Shana Caro, PhD, holding a superb starling (Lamprotornis superbus)

When Shana Caro, PhD, joined the Adelphi faculty in Fall 2022 as an assistant professor of biology, she had a pressing priority. “I wanted to locate a place where I could do fieldwork that was close to campus so that I could easily bring students from campus to help with my research.”

Dr. Caro promptly reached out to John Cronin, JD, president of The Garden City Bird Sanctuary (GCBS) Board of Directors, to propose a partnership with Adelphi that would not only allow her to conduct ongoing research on-site but also enable her to develop educational environmental programs for the sanctuary. For her efforts in establishing this new partnership, Nassau County Legislator Laura Schaefer ’90, JD, presented her with a citation of merit at the sanctuary’s annual Winterfest celebration.

Getting Ready for the Busy Season

For an evolutionary biologist like Dr. Caro, spring is the busiest season to study breeding birds. Her research focuses on the evolution of social behavior—specifically how bird parents and offspring communicate and parents deliver care—in breeding birds, such as European starlings and house sparrows. That’s why she designed her first Garden City Bird Sanctuary education-related project, for local teenagers to paint the birdhouses that will be used in her on-site research into how bird parents care for and communicate with their offspring.

On Saturday, April 8, she partnered with the Franklin Square Public Library in a birdhouse painting event. “The teens painted birdhouses in a variety of colors that might attract different species,” she said. During the event, Dr. Caro also discussed the kind of scientific research that she will be conducting at the sanctuary.

An Interest in Animal Behavior

Growing up in Westchester County, New York, fostered Dr. Caro’s interest in animal behavior—from bugs to birds. “I’d bring insects from under logs into the house and traumatize my parents,” she confessed.

As an undergraduate, Dr. Caro explored how animals balance the need to cooperate and compete with one another, which led to her research trajectory with its current focus on the parental behavior of birds.

Dr. Caro and Adelphi undergraduate researchers in her lab will be monitoring sanctuary bird nests and the newly painted birdhouses—even using small infrared “nanny cams,” as she calls them, that are placed in the birdhouses, can record in the dark and are equipped with microphones—and conducting studies to see just how nestlings communicate with their parents, whether by begging or crying out for food, opening their mouths in a stereotypical “cartoonlike” way, or flapping their wings.

Yet she reported that bird parents—and in about 80 percent of bird species, both parents do equal amounts of care—and offspring often have an evolutionary conflict. How much food should each offspring receive? Do the parents want to feed each chick the same amount of food or do they make choices to determine which offspring might need more food to thrive?

That’s why, with support from an Adelphi start-up fund, Dr.

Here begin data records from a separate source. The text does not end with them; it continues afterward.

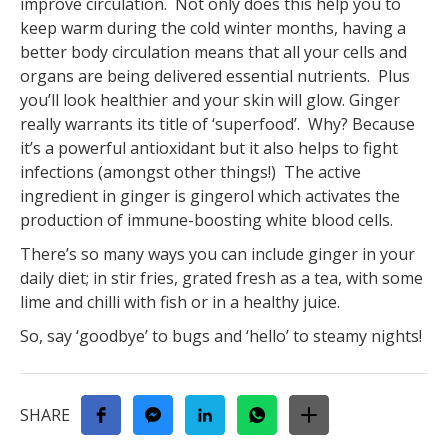
improve circulation. Not only does this help you to
keep warm during the cold winter months, having a
better body circulation means that all your cells and
organs are being delivered essential nutrients. Plus
you’ll look healthier and your skin will glow. Ginger
really warrants its title of ‘superfood’. Why? Because
it’s a powerful antioxidant but it also helps to fight
infections (amongst other things!) The active
ingredient in ginger is gingerol which activates the
production of immune-boosting white blood cells.
There’s so many ways you can include ginger in your
daily diet; in stir fries, grated fresh as a tea, with some
lime and chilli with fish or in a healthy juice.
So, say ‘goodbye’ to bugs and ‘hello’ to steamy nights!
SHARE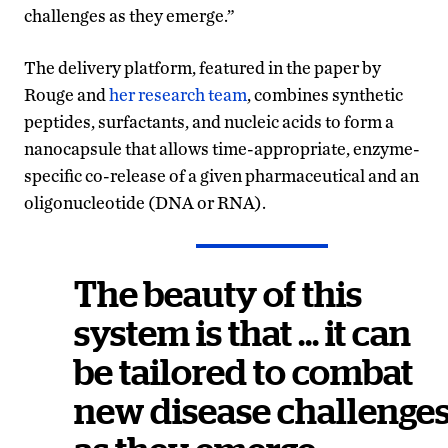
challenges as they emerge.”
The delivery platform, featured in the paper by
Rouge and
her research team
, combines synthetic
peptides, surfactants, and nucleic acids to form a
nanocapsule that allows time-appropriate, enzyme-
specific co-release of a given pharmaceutical and an
oligonucleotide (DNA or RNA).
The beauty of this
system is that … it can
be tailored to combat
new disease challenge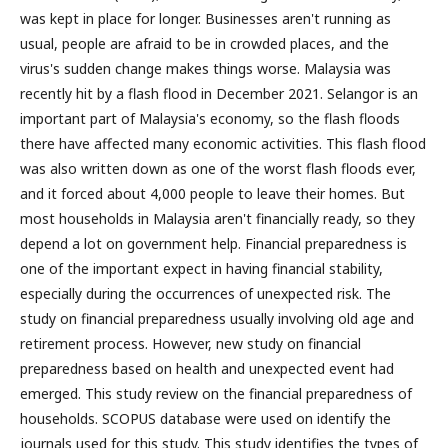
was kept in place for longer. Businesses aren't running as
usual, people are afraid to be in crowded places, and the
virus's sudden change makes things worse. Malaysia was
recently hit by a flash flood in December 2021. Selangor is an
important part of Malaysia's economy, so the flash floods
there have affected many economic activities. This flash flood
was also written down as one of the worst flash floods ever,
and it forced about 4,000 people to leave their homes. But
most households in Malaysia aren't financially ready, so they
depend a lot on government help. Financial preparedness is
one of the important expect in having financial stability,
especially during the occurrences of unexpected risk. The
study on financial preparedness usually involving old age and
retirement process. However, new study on financial
preparedness based on health and unexpected event had
emerged. This study review on the financial preparedness of
households. SCOPUS database were used on identify the
journals used for this study. This study identifies the types of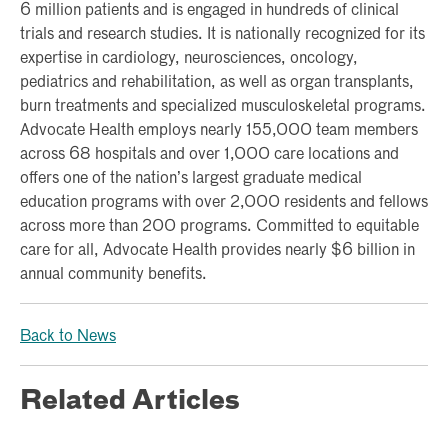
6 million patients and is engaged in hundreds of clinical
trials and research studies. It is nationally recognized for its
expertise in cardiology, neurosciences, oncology,
pediatrics and rehabilitation, as well as organ transplants,
burn treatments and specialized musculoskeletal programs.
Advocate Health employs nearly 155,000 team members
across 68 hospitals and over 1,000 care locations and
offers one of the nation’s largest graduate medical
education programs with over 2,000 residents and fellows
across more than 200 programs. Committed to equitable
care for all, Advocate Health provides nearly $6 billion in
annual community benefits.
Back to News
Related Articles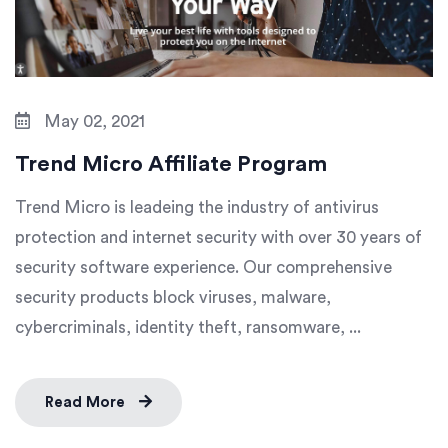
May 02, 2021
Trend Micro Affiliate Program
Trend Micro is leadeing the industry of antivirus
protection and internet security with over 30 years of
security software experience. Our comprehensive
security products block viruses, malware,
cybercriminals, identity theft, ransomware, ...
Read More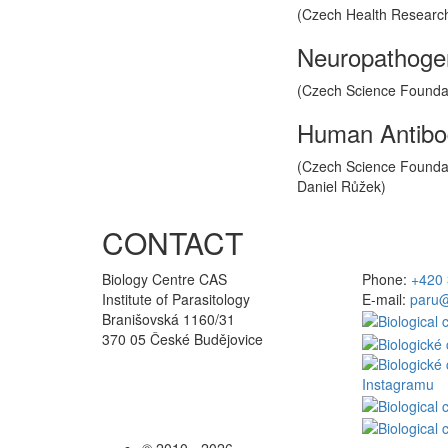
(Czech Health Research 
Neuropathogene
(Czech Science Foundati
Human Antibod
(Czech Science Foundati
Daniel Růžek)
CONTACT
Biology Centre CAS
Phone:
+420 
Institute of Parasitology
E-mail:
paru@
Branišovská 1160/31
370 05 České Budějovice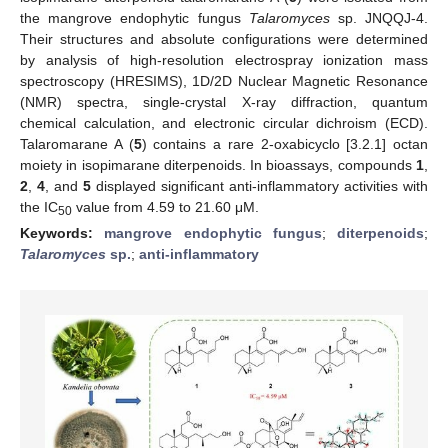
the mangrove endophytic fungus
Talaromyces
sp. JNQQJ-4.
Their structures and absolute configurations were determined
by analysis of high-resolution electrospray ionization mass
spectroscopy (HRESIMS), 1D/2D Nuclear Magnetic Resonance
(NMR) spectra, single-crystal X-ray diffraction, quantum
chemical calculation, and electronic circular dichroism (ECD).
Talaromarane A (
5
) contains a rare 2-oxabicyclo [3.2.1] octan
moiety in isopimarane diterpenoids. In bioassays, compounds
1
,
2
,
4
, and
5
displayed significant anti-inflammatory activities with
the IC
value from 4.59 to 21.60 μM.
50
Keywords:
mangrove endophytic fungus
;
diterpenoids
;
Talaromyces
sp.
;
anti-inflammatory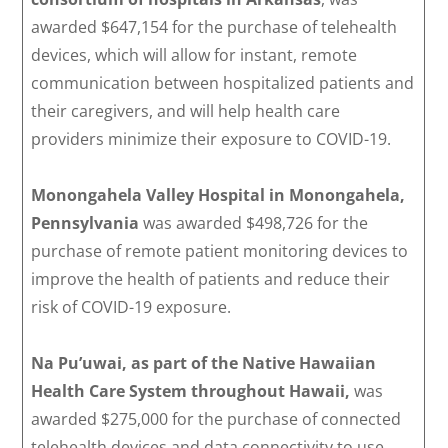
awarded $647,154 for the purchase of telehealth
devices, which will allow for instant, remote
communication between hospitalized patients and
their caregivers, and will help health care
providers minimize their exposure to COVID-19.
Monongahela Valley Hospital in Monongahela,
Pennsylvania
was awarded $498,726 for the
purchase of remote patient monitoring devices to
improve the health of patients and reduce their
risk of COVID-19 exposure.
Na Pu’uwai, as part of the Native Hawaiian
Health Care System throughout Hawaii,
was
awarded $275,000 for the purchase of connected
telehealth devices and data connectivity to use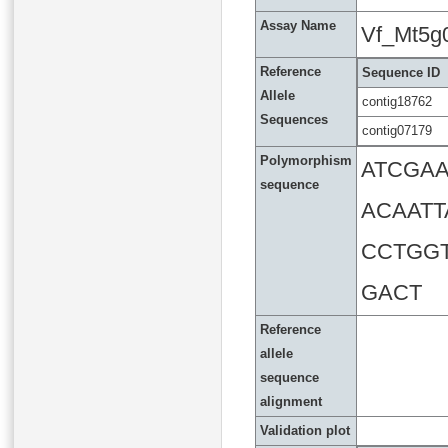
Assay Name
Vf_Mt5g
Reference
Sequence ID
Allele
contig18762
Sequences
contig07179
Polymorphism
ATCGA
sequence
ACAATT
CCTGG
GACT
Reference
allele
sequence
alignment
Validation plot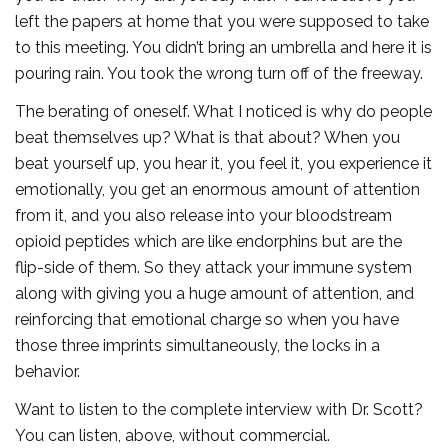
left the papers at home that you were supposed to take
to this meeting. You didn’t bring an umbrella and here it is
pouring rain. You took the wrong turn off of the freeway.
The berating of oneself. What I noticed is why do people
beat themselves up? What is that about? When you
beat yourself up, you hear it, you feel it, you experience it
emotionally, you get an enormous amount of attention
from it, and you also release into your bloodstream
opioid peptides which are like endorphins but are the
flip-side of them. So they attack your immune system
along with giving you a huge amount of attention, and
reinforcing that emotional charge so when you have
those three imprints simultaneously, the locks in a
behavior.
Want to listen to the complete interview with Dr. Scott?
You can listen, above, without commercial.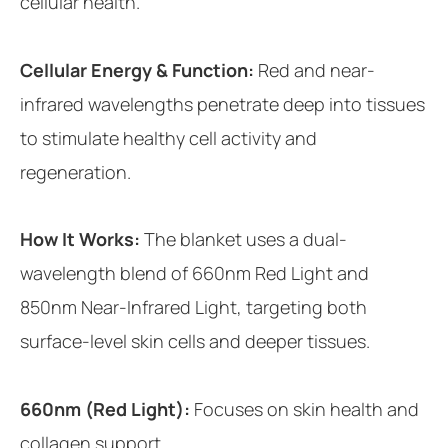
cellular health.
Cellular Energy & Function:
Red and near-
infrared wavelengths penetrate deep into tissues
to stimulate healthy cell activity and
regeneration.
How It Works:
The blanket uses a dual-
wavelength blend of 660nm Red Light and
850nm Near-Infrared Light, targeting both
surface-level skin cells and deeper tissues.
660nm (Red Light):
Focuses on skin health and
collagen support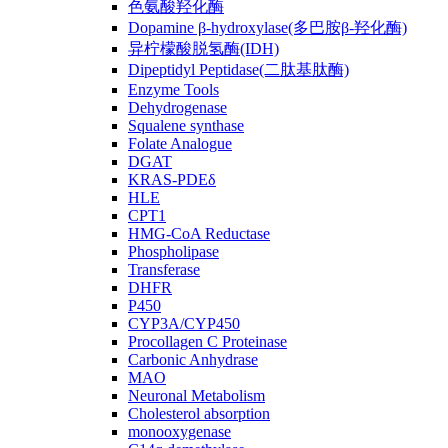
色氨酸羟化酶
Dopamine β-hydroxylase(多巴胺β-羟化酶)
异柠檬酸脱氢酶(IDH)
Dipeptidyl Peptidase(二肽基肽酶)
Enzyme Tools
Dehydrogenase
Squalene synthase
Folate Analogue
DGAT
KRAS-PDEδ
HLE
CPT1
HMG-CoA Reductase
Phospholipase
Transferase
DHFR
P450
CYP3A/CYP450
Procollagen C Proteinase
Carbonic Anhydrase
MAO
Neuronal Metabolism
Cholesterol absorption
monooxygenase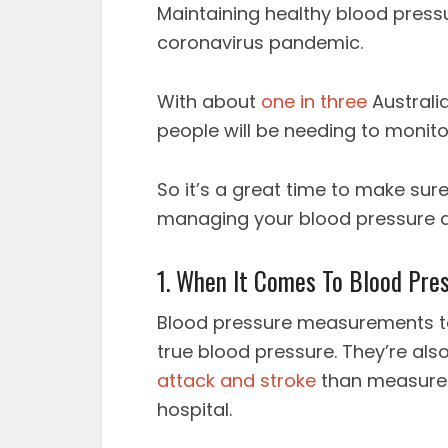
Maintaining healthy blood press
coronavirus pandemic.
With about
one in three
Australi
people will be needing to monitor
So it’s a great time to make sur
managing your blood pressure 
1. When It Comes To Blood Pres
Blood pressure measurements t
true blood pressure. They’re also
attack and stroke
than measureme
hospital.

Caro will be looking to see how genuine the offspring’s signaled need for food is and how much attention the parents pay to their signals, as opposed to factors such as chick body size, to determine how much to feed each begging offspring. Can parents tell when a begging chick needs food because it’s truly hungry, or if the chick is more aggressive and simply wants more, meaning it will be fed at the expense of a smaller sibling? (She describes her research in more depth on her website and this video.)

Making an Impact

“While all the basic songbirds of Long Island have been seen at the sanctuary, my research group will focus on two invasive species, house sparrows and European starlings, which have been so successful at colonizing in suburban and urban North America,” she explained.

For Dr. Caro, these non-native species present at the sanctuary can serve as a model for better understanding which species might more readily thrive in an increasingly urban world.

Since she will be conducting her research at a dedicated bird sanctuary, she reported that her research can also shed light on bird conservation and support Long Island bird species. “I’m excited to start getting to know the local bird population, because I’ll be seeing them year after year and seeing what new research questions will emerge from their behavior patterns,” she said.

As she plans more program events, Dr. Caro keeps several goals in mind. “I’m hoping to give the local community access to scientists, so they can ask questions not just about birds, but about science in general, to become more comfortable with the scientific process,” she said. “Running some educational programs will help strengthen the sanctuary. In addition, encouraging volunteering to help maintain the sanctuary will also be beneficial.”